▸ Short problem 1: Rewrite the rows from the first one down to the line containing "Preschool | Teachers: 28 -> 22", putting "Mercury Theatre" in place of "Screen Guild Theater" and leaving everything else unchanged.

▸ Source text:
_ _ _ _ _ _ _

Question

Please this is an emergency! Can someone give me the vertex, focus, and directrix of this parabola?

Answer 1

@jim_thompson5910 @Lord_Box @zepdrix @Zarkon

Answer 2

First add 48 to both sides

\[\Large 12y = (x-1)^2 - 48\]
\[\Large 12y+48 = (x-1)^2 - 48+48\]
\[\Large 12y+48 = (x-1)^2\]

Answer 3

Then factor out 12 from the left side

\[\Large 12y+48 = (x-1)^2\]
\[\Large 12(y+4) = (x-1)^2\]

Answer 4

but what would the directrix and vertex and foci be?

Answer 5

\[\Large 12(y+4) = (x-1)^2\]
is the same as
\[\Large 4*{\color{red}{3}}(y-({\color{blue}{-4}})) = (x-{\color{green}{1}})^2\]
I rewrote the equation into the form `4p(y-k) = (x-h)^2` where in this case
\(\Large {\color{red}{p = 3}}\)
\(\Large {\color{blue}{k = -4}}\)
\(\Large {\color{green}{h = 1}}\)


see this article
http://www.mathwords.com/f/focus_parabola.htm

Answer 6

how do you get the directrix foci and vertex?

Answer 7

the vertex in general is (h,k)

Answer 8

for parabolas that open up, the focus is at (h,k+p)
for parabolas that open up, the directrix is y = k-p


for parabolas that open down, the focus is at (h,k-p)
for parabolas that open down, the directrix is y = k+p


p = distance from vertex to focus (also distance from vertex to directrix)

Answer 9

Thanks!

Answer 10

Sure thing

_ _ _ _ _ _ _

▸ Exercise data:
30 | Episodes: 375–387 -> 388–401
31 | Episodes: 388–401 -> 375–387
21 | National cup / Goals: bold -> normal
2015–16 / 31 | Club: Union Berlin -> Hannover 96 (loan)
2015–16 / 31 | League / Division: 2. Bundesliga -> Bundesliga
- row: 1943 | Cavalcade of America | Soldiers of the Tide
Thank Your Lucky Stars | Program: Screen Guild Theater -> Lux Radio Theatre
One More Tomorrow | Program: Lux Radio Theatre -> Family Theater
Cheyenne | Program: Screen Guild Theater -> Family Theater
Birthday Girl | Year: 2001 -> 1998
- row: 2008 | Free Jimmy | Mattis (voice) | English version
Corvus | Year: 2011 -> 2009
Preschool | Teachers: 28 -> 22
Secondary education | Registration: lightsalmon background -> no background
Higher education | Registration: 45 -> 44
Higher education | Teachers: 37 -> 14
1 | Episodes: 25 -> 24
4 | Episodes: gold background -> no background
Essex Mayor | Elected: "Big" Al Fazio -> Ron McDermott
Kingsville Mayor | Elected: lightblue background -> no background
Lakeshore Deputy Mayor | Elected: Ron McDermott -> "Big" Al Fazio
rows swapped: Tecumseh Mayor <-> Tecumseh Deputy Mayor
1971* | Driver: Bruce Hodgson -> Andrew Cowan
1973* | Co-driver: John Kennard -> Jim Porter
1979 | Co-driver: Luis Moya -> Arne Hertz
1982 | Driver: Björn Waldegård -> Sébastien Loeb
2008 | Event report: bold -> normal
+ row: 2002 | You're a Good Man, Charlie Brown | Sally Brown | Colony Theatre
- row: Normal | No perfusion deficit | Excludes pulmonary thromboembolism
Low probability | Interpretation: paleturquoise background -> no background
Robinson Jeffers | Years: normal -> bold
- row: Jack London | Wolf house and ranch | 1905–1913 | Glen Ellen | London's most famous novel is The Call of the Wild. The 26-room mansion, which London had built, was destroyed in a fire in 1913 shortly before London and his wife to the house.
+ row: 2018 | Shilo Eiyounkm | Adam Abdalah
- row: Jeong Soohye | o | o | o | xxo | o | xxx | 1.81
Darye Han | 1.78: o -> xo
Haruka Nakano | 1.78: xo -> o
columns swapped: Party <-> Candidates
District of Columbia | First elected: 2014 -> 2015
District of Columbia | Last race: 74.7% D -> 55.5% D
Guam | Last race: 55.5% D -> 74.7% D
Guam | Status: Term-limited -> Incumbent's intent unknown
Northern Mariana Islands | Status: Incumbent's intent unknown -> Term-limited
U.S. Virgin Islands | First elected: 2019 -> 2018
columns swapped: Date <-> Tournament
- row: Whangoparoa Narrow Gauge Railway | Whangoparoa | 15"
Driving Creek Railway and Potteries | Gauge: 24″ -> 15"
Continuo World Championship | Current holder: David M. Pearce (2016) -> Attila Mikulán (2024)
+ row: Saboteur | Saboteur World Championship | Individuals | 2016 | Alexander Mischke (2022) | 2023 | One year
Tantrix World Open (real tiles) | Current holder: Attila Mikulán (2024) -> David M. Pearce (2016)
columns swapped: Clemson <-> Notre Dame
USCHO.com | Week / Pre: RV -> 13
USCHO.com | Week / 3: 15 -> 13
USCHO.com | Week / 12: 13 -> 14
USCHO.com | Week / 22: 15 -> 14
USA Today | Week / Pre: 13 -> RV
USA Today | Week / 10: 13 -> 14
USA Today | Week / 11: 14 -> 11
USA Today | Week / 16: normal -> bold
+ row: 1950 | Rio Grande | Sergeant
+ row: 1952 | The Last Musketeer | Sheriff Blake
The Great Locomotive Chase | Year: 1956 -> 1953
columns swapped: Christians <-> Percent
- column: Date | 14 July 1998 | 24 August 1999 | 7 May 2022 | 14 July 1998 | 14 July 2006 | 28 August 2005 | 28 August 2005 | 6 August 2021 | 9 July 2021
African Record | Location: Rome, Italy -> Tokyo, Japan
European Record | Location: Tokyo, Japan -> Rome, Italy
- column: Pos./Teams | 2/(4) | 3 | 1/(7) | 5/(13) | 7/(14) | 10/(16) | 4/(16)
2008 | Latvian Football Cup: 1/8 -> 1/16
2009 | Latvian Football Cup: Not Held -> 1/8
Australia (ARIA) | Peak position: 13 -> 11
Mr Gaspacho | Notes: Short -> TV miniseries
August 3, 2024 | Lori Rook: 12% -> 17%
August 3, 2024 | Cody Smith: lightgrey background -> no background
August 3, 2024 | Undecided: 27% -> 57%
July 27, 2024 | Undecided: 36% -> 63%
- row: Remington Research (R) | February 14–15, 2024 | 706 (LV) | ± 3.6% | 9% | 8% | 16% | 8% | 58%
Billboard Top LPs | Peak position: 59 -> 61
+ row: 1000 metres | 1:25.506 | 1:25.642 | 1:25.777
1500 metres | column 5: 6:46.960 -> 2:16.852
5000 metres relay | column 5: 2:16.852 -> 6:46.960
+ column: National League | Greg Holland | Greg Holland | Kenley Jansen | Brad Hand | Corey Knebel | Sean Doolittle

_ _ _ _ _ _ _

▸ Short problem 2: Copy the parabola thread word for word, from "see this article" down to "general is (h,k)".

▸ Written response 1:
30 | Episodes: 375–387 -> 388–401
31 | Episodes: 388–401 -> 375–387
21 | National cup / Goals: bold -> normal
2015–16 / 31 | Club: Union Berlin -> Hannover 96 (loan)
2015–16 / 31 | League / Division: 2. Bundesliga -> Bundesliga
- row: 1943 | Cavalcade of America | Soldiers of the Tide
Thank Your Lucky Stars | Program: Mercury Theatre -> Lux Radio Theatre
One More Tomorrow | Program: Lux Radio Theatre -> Family Theater
Cheyenne | Program: Mercury Theatre -> Family Theater
Birthday Girl | Year: 2001 -> 1998
- row: 2008 | Free Jimmy | Mattis (voice) | English version
Corvus | Year: 2011 -> 2009
Preschool | Teachers: 28 -> 22

▸ Written response 2:
see this article
http://www.mathwords.com/f/focus_parabola.htm

Answer 6

how do you get the directrix foci and vertex?

Answer 7

the vertex in general is (h,k)